BUG: numpy.ma.min/max fails for uint and float16 dtypes #27584

fengluoqiuwu · 2024-10-17T08:42:45Z

Delete inf check.
Due to in the doc it says that we should use the output of minimun_fill_value, which is inf as dytype is floatingpoint.
Fixes #27580

…nd max funcs to unsafe

eendebakpt · 2024-10-17T13:41:34Z

@fengluoqiuwu I am not sure this is the right fix (changing the return type of default_fill_value seems like a viable option as well).
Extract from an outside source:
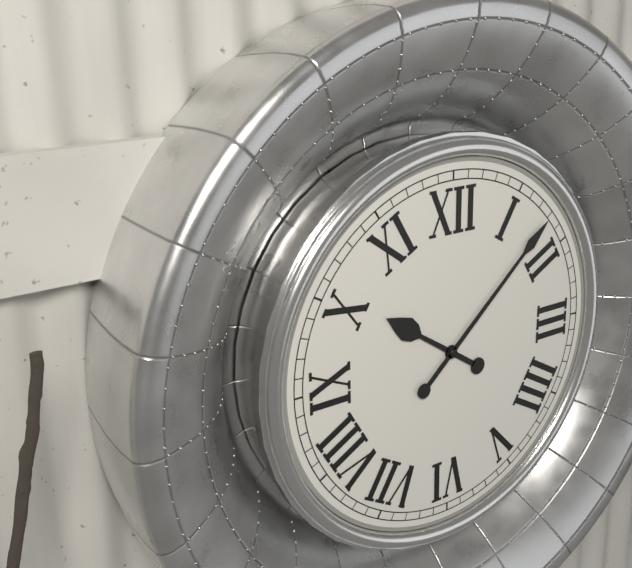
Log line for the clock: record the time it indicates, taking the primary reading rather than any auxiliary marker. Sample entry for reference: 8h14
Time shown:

But could you:

Update the description in the first post to match the commits
Add a unit test for the case that is solved by this PR

Thanks!

fengluoqiuwu · 2024-10-17T14:47:06Z

@eendebakpt

Apologies for the confusion. I updated the fix with another way but forgot to change the description accordingly. I'll ensure the details match next time.

I'll add the unit test now to cover the case solved by this PR. Thanks for the suggestion!
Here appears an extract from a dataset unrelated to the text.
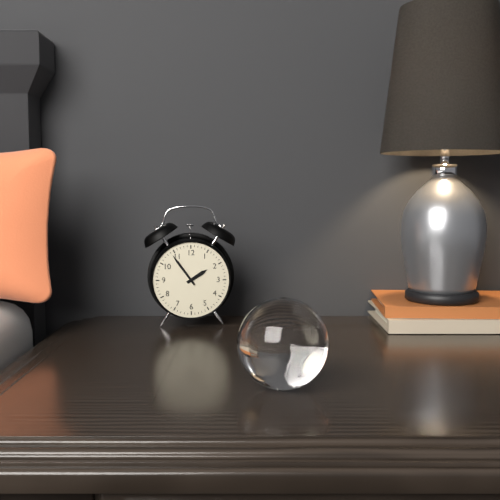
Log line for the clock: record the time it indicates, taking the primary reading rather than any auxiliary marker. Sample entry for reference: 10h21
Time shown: 1h54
ngoldbaum · 2024-10-17T21:23:03Z

I agree that using unsafe casting here is incorrect.

fengluoqiuwu · 2024-10-18T02:21:01Z

Unsigned int works with the patch below, but np.float16 still fails while np.float32 works as expected. It's a bit puzzling, and I'm currently working on resolving the issue.
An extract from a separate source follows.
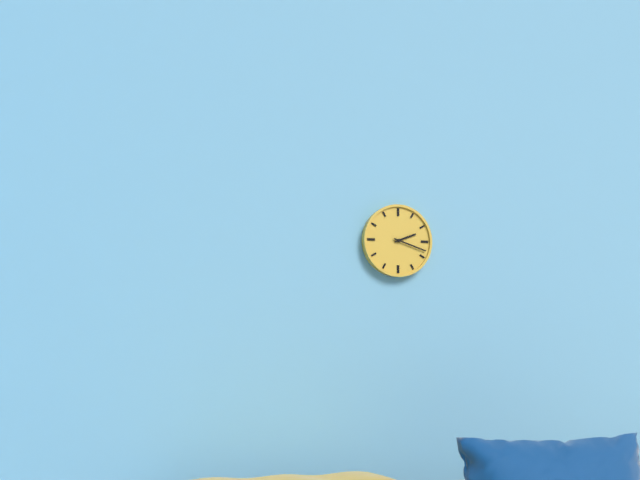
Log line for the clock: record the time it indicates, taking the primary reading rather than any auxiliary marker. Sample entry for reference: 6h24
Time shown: 2h18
fengluoqiuwu · 2024-10-18T03:12:51Z

Considering that masked arrays in NumPy use a mask to ignore certain values during calculations, do we really need to be concerned about the actual fill value within the array when the mask is applied, as properties fill_value will store the value else where? Specifically, does the fill value impact any operations or computations for the masked elements?

It seems that I removed the code handling inf values, and the tests of ma still ran without issues. When using data type which maximum is smaller than the default value, and we can't fill the masked array with default value. For example, it can't fill with 1.e20 to masked array with dtype=np.float16, so what should we actual fill to the masked array if getting rid of inf is necessary?

fengluoqiuwu · 2024-10-18T03:15:56Z

I agree with you. Using unsafe casting here doesn't seem right. It might trigger a runtime warning with dtype=np.float16, whereas the original approach would likely raise an error.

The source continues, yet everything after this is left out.